Une joie immense ressentie

Ce peut être uniquement celui de la pensée, quand le mot juste, l'argument irréfutable, l'expression la plus pertinente viennent immédiatement à l'esprit, tout comme l'escrimeur a parfois le sentiment d'être guidé par son fleuret, la phrase, qui peut susciter l'admiration des auditeurs, s'est formée d'elle-même avec les éléments les plus percutants.

La joie et la satisfaction d'avoir pu agir en accord avec sa personnalité profonde l'emportent sur la fatigue éventuelle provoquée par une telle dépense d'énergie, alors que celle qu'entraînent des tâches monotones, répétitives, ne comportant aucun enjeu, est presque mortelle. Ces élans qui ne peuvent s'exprimer, l'obligation de s'appliquer à se freiner, parce qu'un rythme plus rapide entraînerait une désorganisation catastrophique si la personne douée travaille au sein d'une équipe, sauf si tous les membres de cette équipe se ressemblent pour le bonheur de chacun, finissent par peser d'un poids à peine supportable.

Une notion propre à chacun

Finalement, se dépasser est une notion subjective, tout dépend de l'environnement, mais il faut bien reconnaître qu'à l'exception du sport ou de concours précis, les enfants en trouvent rarement l'occasion, mais tous n'ont pas de vocation sportive, même quand des parents conscients de cette situation amoindrissante tentent les sports les plus rares, qui provoquent un intérêt distrait et poli chez un enfant éternellement plongé dans des livres et qui écrit déjà de petits textes joliment tournés ou bien qui adore résoudre des problèmes de mathématiques si complexes que leurs aînés s'y perdent.
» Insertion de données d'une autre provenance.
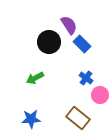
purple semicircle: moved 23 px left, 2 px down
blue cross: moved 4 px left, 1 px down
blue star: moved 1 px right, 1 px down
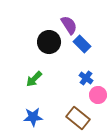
green arrow: moved 1 px left, 1 px down; rotated 18 degrees counterclockwise
pink circle: moved 2 px left
blue star: moved 2 px right, 2 px up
Quel que soit le domaine d'action, puiser en soi des forces insoupçonnées procure une joie inégalable, c'est une façon d'être qu'il faut encourager sans s'étonner des résultats inattendus que cette démarche entraîne. C'est ainsi que se façonne une personnalité bien dessinée, hardie, organisée et surtout en accord avec elle-même dans une indispensable harmonie.

Conseils : il est préférable de rester attentif pour savoir si un enfant n'est pas plongé dans un océan d'ennui qui lui offre des perspectives peu engageantes pour son avenir, plutôt que le faire patienter en attendant le futur éventuellement plus complexe qu'on lui fait miroiter, mieux vaut lui fournir l'occasion d'aller au-delà de lui-même pour qu'il découvre des joies qui l'étonneront.